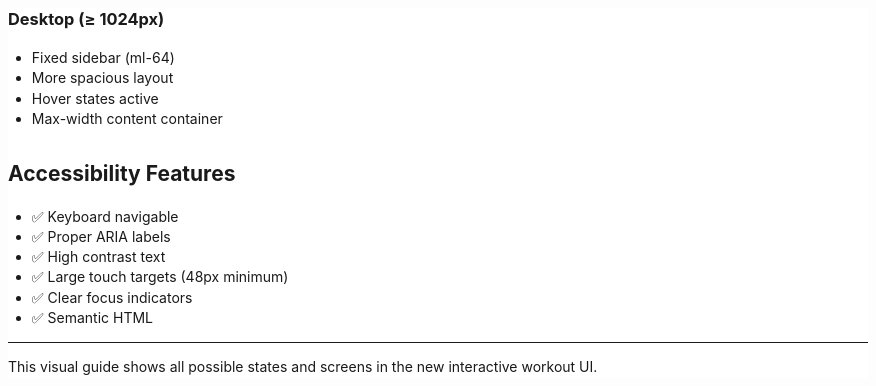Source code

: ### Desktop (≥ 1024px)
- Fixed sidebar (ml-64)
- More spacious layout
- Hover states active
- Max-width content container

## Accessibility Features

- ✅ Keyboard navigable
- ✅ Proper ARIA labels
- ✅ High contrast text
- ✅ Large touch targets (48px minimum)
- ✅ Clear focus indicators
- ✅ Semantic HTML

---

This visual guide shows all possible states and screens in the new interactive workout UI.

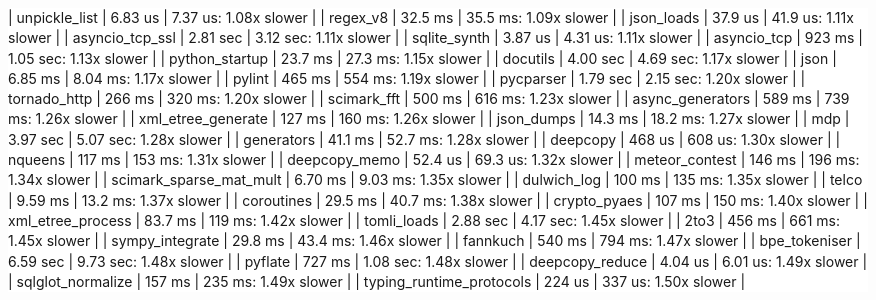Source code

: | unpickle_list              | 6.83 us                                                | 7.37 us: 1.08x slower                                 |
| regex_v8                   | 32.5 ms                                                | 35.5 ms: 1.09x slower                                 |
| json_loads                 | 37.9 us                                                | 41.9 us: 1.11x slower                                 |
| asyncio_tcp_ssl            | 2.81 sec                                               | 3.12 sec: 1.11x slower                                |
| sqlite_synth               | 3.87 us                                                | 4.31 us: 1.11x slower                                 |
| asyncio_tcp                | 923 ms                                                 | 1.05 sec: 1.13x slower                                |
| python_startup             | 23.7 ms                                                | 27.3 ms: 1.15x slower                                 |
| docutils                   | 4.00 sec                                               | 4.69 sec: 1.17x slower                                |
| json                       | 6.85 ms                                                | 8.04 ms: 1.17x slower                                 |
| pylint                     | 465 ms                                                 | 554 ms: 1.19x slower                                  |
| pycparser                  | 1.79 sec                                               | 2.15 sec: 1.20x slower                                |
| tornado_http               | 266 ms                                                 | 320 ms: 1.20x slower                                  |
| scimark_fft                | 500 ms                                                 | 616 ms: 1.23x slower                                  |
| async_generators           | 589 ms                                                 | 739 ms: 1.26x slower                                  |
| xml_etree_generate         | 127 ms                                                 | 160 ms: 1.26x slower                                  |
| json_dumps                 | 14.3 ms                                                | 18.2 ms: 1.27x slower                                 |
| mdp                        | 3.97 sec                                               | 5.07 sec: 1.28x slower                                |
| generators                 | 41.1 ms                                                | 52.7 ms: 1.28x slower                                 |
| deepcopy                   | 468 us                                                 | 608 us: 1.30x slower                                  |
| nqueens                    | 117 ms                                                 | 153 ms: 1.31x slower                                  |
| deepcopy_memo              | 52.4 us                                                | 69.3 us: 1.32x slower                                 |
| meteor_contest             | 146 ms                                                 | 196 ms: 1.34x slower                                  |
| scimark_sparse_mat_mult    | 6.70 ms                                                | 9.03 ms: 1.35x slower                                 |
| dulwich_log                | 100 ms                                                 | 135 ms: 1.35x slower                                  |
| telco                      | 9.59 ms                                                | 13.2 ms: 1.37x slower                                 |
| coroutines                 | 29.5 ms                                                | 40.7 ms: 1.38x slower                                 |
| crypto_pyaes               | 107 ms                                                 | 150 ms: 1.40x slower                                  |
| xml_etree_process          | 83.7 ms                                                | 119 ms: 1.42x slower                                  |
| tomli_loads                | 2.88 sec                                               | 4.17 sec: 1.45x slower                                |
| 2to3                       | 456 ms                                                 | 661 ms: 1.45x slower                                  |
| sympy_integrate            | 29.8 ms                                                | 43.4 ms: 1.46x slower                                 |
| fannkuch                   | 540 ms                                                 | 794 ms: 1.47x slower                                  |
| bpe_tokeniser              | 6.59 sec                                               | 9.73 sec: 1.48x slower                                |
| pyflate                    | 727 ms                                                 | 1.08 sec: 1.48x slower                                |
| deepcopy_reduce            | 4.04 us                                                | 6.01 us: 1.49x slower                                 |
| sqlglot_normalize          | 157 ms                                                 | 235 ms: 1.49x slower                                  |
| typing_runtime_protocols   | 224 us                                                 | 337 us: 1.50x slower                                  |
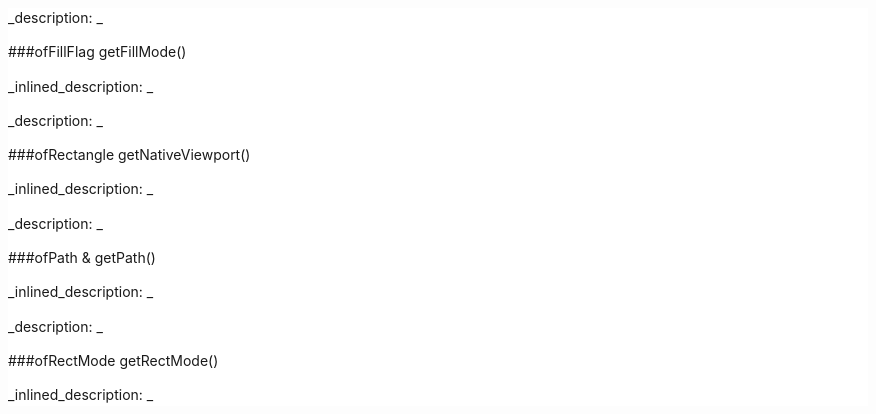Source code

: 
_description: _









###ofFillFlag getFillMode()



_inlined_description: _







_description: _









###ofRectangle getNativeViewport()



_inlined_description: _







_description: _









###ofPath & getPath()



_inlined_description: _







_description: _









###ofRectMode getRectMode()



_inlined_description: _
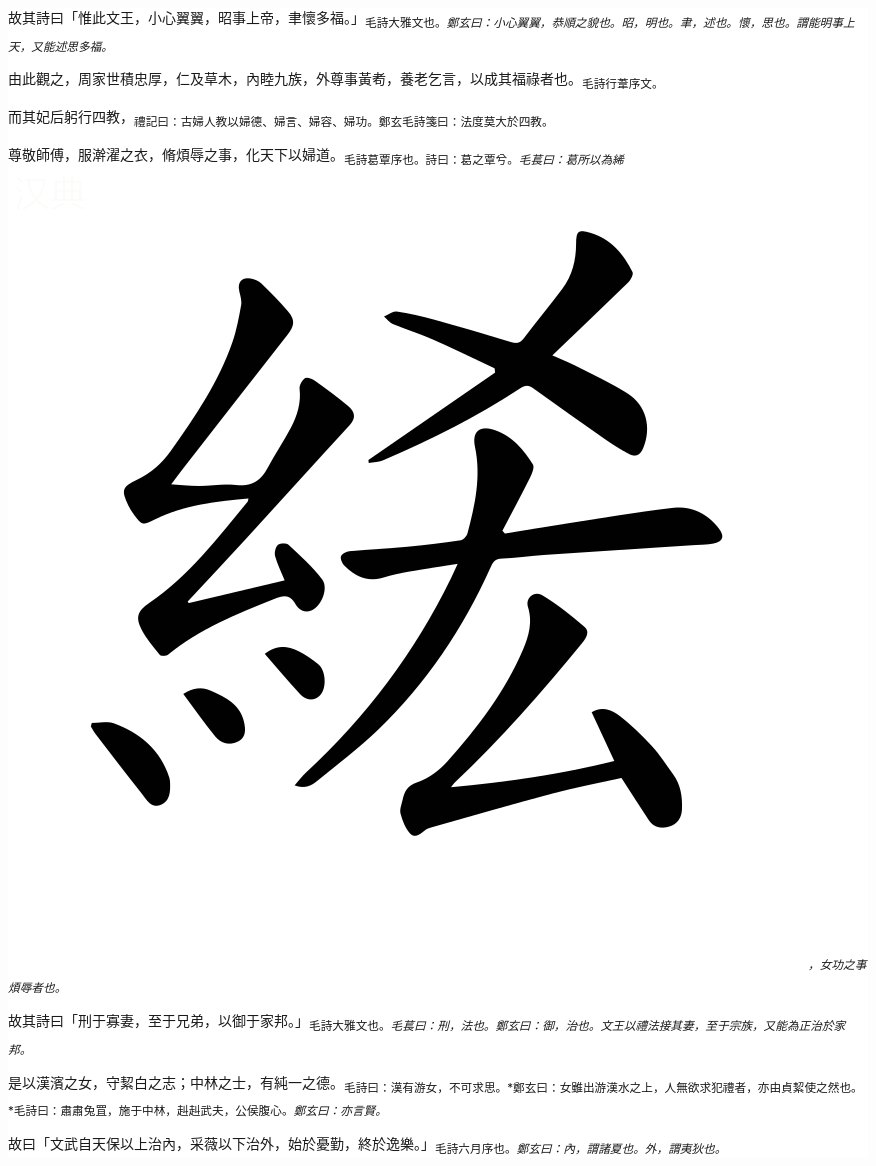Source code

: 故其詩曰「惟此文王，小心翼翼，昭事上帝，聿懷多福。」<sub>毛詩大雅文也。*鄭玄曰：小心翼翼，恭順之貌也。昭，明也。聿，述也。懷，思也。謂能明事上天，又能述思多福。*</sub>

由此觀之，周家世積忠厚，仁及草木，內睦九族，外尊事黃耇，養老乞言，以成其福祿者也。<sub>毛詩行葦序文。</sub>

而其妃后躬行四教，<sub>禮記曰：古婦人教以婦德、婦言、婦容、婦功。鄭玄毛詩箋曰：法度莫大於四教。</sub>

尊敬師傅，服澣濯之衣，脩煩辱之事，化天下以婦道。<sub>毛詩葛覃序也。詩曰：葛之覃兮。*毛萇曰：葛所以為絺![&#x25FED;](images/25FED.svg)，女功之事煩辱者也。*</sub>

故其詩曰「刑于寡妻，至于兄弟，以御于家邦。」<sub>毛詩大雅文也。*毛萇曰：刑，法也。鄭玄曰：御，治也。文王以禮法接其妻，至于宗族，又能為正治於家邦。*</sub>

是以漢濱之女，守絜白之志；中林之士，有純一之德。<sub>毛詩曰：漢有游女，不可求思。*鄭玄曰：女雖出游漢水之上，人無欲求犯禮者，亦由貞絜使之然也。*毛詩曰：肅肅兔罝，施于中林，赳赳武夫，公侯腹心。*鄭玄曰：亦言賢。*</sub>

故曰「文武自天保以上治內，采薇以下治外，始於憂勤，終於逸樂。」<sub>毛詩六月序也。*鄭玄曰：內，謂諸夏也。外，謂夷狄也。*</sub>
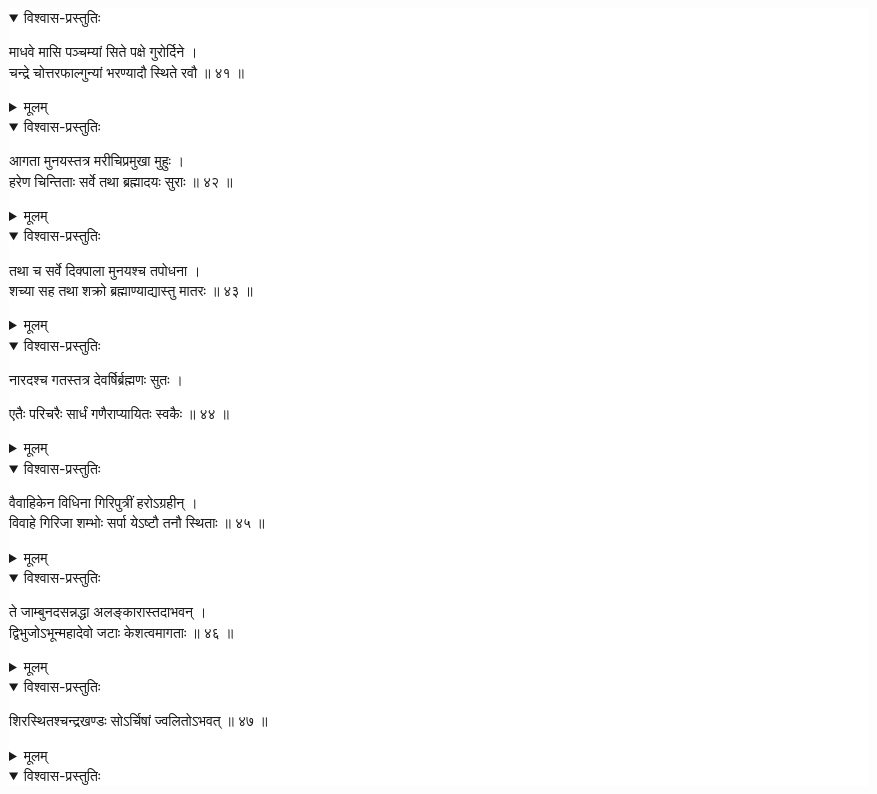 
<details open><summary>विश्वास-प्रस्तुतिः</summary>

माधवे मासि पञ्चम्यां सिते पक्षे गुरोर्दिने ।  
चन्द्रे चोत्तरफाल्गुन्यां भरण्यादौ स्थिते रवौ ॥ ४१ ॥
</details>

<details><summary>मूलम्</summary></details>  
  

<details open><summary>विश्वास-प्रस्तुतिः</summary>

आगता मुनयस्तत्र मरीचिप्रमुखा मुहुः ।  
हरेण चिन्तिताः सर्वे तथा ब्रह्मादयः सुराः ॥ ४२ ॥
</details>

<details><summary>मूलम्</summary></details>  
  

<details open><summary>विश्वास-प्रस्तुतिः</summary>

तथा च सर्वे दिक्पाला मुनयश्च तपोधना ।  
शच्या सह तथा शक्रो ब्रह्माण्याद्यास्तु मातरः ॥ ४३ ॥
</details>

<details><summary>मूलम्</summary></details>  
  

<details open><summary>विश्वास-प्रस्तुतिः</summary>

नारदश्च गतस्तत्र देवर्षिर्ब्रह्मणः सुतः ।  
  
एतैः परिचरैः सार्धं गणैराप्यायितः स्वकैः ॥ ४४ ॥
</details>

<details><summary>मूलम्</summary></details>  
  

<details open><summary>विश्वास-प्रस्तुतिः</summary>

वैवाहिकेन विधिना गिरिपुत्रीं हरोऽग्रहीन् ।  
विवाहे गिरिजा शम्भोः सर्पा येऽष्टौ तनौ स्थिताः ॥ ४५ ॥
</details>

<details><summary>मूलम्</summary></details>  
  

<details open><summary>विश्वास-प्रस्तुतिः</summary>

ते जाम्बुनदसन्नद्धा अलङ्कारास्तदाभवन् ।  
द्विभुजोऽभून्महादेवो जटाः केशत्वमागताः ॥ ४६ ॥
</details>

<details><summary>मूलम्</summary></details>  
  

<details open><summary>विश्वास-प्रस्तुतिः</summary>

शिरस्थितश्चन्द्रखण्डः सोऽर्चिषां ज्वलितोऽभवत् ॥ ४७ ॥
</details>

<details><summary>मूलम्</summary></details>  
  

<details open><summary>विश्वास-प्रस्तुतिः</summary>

* * *

== WHAT YOU ARE ASKED TO DO ==
Format all of the data above as a JSON list of strings, with one string for each line. Omit blank lines and leave the pictures out of the answer.

== OUTPUT OF THE EXERCISE ==
[
  "Source code",
  ": ### Desktop (≥ 1024px)",
  "- Fixed sidebar (ml-64)",
  "- More spacious layout",
  "- Hover states active",
  "- Max-width content container",
  "## Accessibility Features",
  "- ✅ Keyboard navigable",
  "- ✅ Proper ARIA labels",
  "- ✅ High contrast text",
  "- ✅ Large touch targets (48px minimum)",
  "- ✅ Clear focus indicators",
  "- ✅ Semantic HTML",
  "---",
  "This visual guide shows all possible states and screens in the new interactive workout UI.",
  "Source code",
  ": | unpickle_list              | 6.83 us                                                | 7.37 us: 1.08x slower                                 |",
  "| regex_v8                   | 32.5 ms                                                | 35.5 ms: 1.09x slower                                 |",
  "| json_loads                 | 37.9 us                                                | 41.9 us: 1.11x slower                                 |",
  "| asyncio_tcp_ssl            | 2.81 sec                                               | 3.12 sec: 1.11x slower                                |",
  "| sqlite_synth               | 3.87 us                                                | 4.31 us: 1.11x slower                                 |",
  "| asyncio_tcp                | 923 ms                                                 | 1.05 sec: 1.13x slower                                |",
  "| python_startup             | 23.7 ms                                                | 27.3 ms: 1.15x slower                                 |",
  "| docutils                   | 4.00 sec                                               | 4.69 sec: 1.17x slower                                |",
  "| json                       | 6.85 ms                                                | 8.04 ms: 1.17x slower                                 |",
  "| pylint                     | 465 ms                                                 | 554 ms: 1.19x slower                                  |",
  "| pycparser                  | 1.79 sec                                               | 2.15 sec: 1.20x slower                                |",
  "| tornado_http               | 266 ms                                                 | 320 ms: 1.20x slower                                  |",
  "| scimark_fft                | 500 ms                                                 | 616 ms: 1.23x slower                                  |",
  "| async_generators           | 589 ms                                                 | 739 ms: 1.26x slower                                  |",
  "| xml_etree_generate         | 127 ms                                                 | 160 ms: 1.26x slower                                  |",
  "| json_dumps                 | 14.3 ms                                                | 18.2 ms: 1.27x slower                                 |",
  "| mdp                        | 3.97 sec                                               | 5.07 sec: 1.28x slower                                |",
  "| generators                 | 41.1 ms                                                | 52.7 ms: 1.28x slower                                 |",
  "| deepcopy                   | 468 us                                                 | 608 us: 1.30x slower                                  |",
  "| nqueens                    | 117 ms                                                 | 153 ms: 1.31x slower                                  |",
  "| deepcopy_memo              | 52.4 us                                                | 69.3 us: 1.32x slower                                 |",
  "| meteor_contest             | 146 ms                                                 | 196 ms: 1.34x slower                                  |",
  "| scimark_sparse_mat_mult    | 6.70 ms                                                | 9.03 ms: 1.35x slower                                 |",
  "| dulwich_log                | 100 ms                                                 | 135 ms: 1.35x slower                                  |",
  "| telco                      | 9.59 ms                                                | 13.2 ms: 1.37x slower                                 |",
  "| coroutines                 | 29.5 ms                                                | 40.7 ms: 1.38x slower                                 |",
  "| crypto_pyaes               | 107 ms                                                 | 150 ms: 1.40x slower                                  |",
  "| xml_etree_process          | 83.7 ms                                                | 119 ms: 1.42x slower                                  |",
  "| tomli_loads                | 2.88 sec                                               | 4.17 sec: 1.45x slower                                |",
  "| 2to3                       | 456 ms                                                 | 661 ms: 1.45x slower                                  |",
  "| sympy_integrate            | 29.8 ms                                                | 43.4 ms: 1.46x slower                                 |",
  "| fannkuch                   | 540 ms                                                 | 794 ms: 1.47x slower                                  |",
  "| bpe_tokeniser              | 6.59 sec                                               | 9.73 sec: 1.48x slower                                |",
  "| pyflate                    | 727 ms                                                 | 1.08 sec: 1.48x slower                                |",
  "| deepcopy_reduce            | 4.04 us                                                | 6.01 us: 1.49x slower                                 |",
  "| sqlglot_normalize          | 157 ms                                                 | 235 ms: 1.49x slower                                  |",
  "| typing_runtime_protocols   | 224 us                                                 | 337 us: 1.50x slower                                  |",
  "Source code",
  ": ",
  "_description: _",
  "###ofFillFlag getFillMode()",
  "_inlined_description: _",
  "_description: _",
  "###ofRectangle getNativeViewport()",
  "_inlined_description: _",
  "_description: _",
  "###ofPath & getPath()",
  "_inlined_description: _",
  "_description: _",
  "###ofRectMode getRectMode()",
  "_inlined_description: _",
  "Source code",
  ": 故其詩曰「惟此文王，小心翼翼，昭事上帝，聿懷多福。」<sub>毛詩大雅文也。*鄭玄曰：小心翼翼，恭順之貌也。昭，明也。聿，述也。懷，思也。謂能明事上天，又能述思多福。*</sub>",
  "由此觀之，周家世積忠厚，仁及草木，內睦九族，外尊事黃耇，養老乞言，以成其福祿者也。<sub>毛詩行葦序文。</sub>",
  "而其妃后躬行四教，<sub>禮記曰：古婦人教以婦德、婦言、婦容、婦功。鄭玄毛詩箋曰：法度莫大於四教。</sub>",
  "尊敬師傅，服澣濯之衣，脩煩辱之事，化天下以婦道。<sub>毛詩葛覃序也。詩曰：葛之覃兮。*毛萇曰：葛所以為絺![&#x25FED;](images/25FED.svg)，女功之事煩辱者也。*</sub>",
  "故其詩曰「刑于寡妻，至于兄弟，以御于家邦。」<sub>毛詩大雅文也。*毛萇曰：刑，法也。鄭玄曰：御，治也。文王以禮法接其妻，至于宗族，又能為正治於家邦。*</sub>",
  "是以漢濱之女，守絜白之志；中林之士，有純一之德。<sub>毛詩曰：漢有游女，不可求思。*鄭玄曰：女雖出游漢水之上，人無欲求犯禮者，亦由貞絜使之然也。*毛詩曰：肅肅兔罝，施于中林，赳赳武夫，公侯腹心。*鄭玄曰：亦言賢。*</sub>",
  "故曰「文武自天保以上治內，采薇以下治外，始於憂勤，終於逸樂。」<sub>毛詩六月序也。*鄭玄曰：內，謂諸夏也。外，謂夷狄也。*</sub>",
  "<details open><summary>विश्वास-प्रस्तुतिः</summary>",
  "माधवे मासि पञ्चम्यां सिते पक्षे गुरोर्दिने ।  ",
  "चन्द्रे चोत्तरफाल्गुन्यां भरण्यादौ स्थिते रवौ ॥ ४१ ॥",
  "</details>",
  "<details><summary>मूलम्</summary></details>  ",
  "<details open><summary>विश्वास-प्रस्तुतिः</summary>",
  "आगता मुनयस्तत्र मरीचिप्रमुखा मुहुः ।  ",
  "हरेण चिन्तिताः सर्वे तथा ब्रह्मादयः सुराः ॥ ४२ ॥",
  "</details>",
  "<details><summary>मूलम्</summary></details>  ",
  "<details open><summary>विश्वास-प्रस्तुतिः</summary>",
  "तथा च सर्वे दिक्पाला मुनयश्च तपोधना ।  ",
  "शच्या सह तथा शक्रो ब्रह्माण्याद्यास्तु मातरः ॥ ४३ ॥",
  "</details>",
  "<details><summary>मूलम्</summary></details>  ",
  "<details open><summary>विश्वास-प्रस्तुतिः</summary>",
  "नारदश्च गतस्तत्र देवर्षिर्ब्रह्मणः सुतः ।  ",
  "एतैः परिचरैः सार्धं गणैराप्यायितः स्वकैः ॥ ४४ ॥",
  "</details>",
  "<details><summary>मूलम्</summary></details>  ",
  "<details open><summary>विश्वास-प्रस्तुतिः</summary>",
  "वैवाहिकेन विधिना गिरिपुत्रीं हरोऽग्रहीन् ।  ",
  "विवाहे गिरिजा शम्भोः सर्पा येऽष्टौ तनौ स्थिताः ॥ ४५ ॥",
  "</details>",
  "<details><summary>मूलम्</summary></details>  ",
  "<details open><summary>विश्वास-प्रस्तुतिः</summary>",
  "ते जाम्बुनदसन्नद्धा अलङ्कारास्तदाभवन् ।  ",
  "द्विभुजोऽभून्महादेवो जटाः केशत्वमागताः ॥ ४६ ॥",
  "</details>",
  "<details><summary>मूलम्</summary></details>  ",
  "<details open><summary>विश्वास-प्रस्तुतिः</summary>",
  "शिरस्थितश्चन्द्रखण्डः सोऽर्चिषां ज्वलितोऽभवत् ॥ ४७ ॥",
  "</details>",
  "<details><summary>मूलम्</summary></details>  ",
  "<details open><summary>विश्वास-प्रस्तुतिः</summary>"
]